● Task brief
In the rows below, count the lines that contain the string "przy", with matching case. Give only the number.

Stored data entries
***

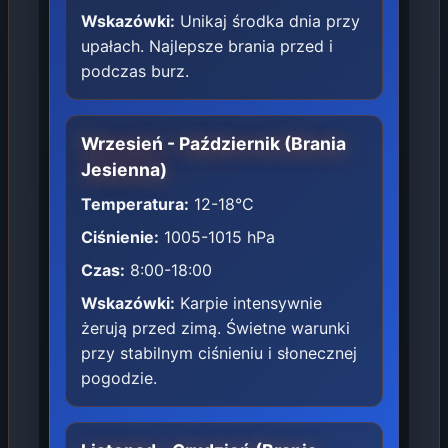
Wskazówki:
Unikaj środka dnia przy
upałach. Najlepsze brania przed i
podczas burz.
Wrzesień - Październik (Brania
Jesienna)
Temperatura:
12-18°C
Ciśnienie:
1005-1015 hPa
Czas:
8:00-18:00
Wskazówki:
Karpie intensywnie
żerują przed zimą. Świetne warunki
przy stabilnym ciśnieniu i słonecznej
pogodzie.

***

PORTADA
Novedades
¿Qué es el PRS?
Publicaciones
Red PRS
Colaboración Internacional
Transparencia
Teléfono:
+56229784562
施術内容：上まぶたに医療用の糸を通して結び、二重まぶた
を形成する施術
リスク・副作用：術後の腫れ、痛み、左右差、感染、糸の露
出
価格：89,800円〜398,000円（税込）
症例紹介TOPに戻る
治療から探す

***

● Response
2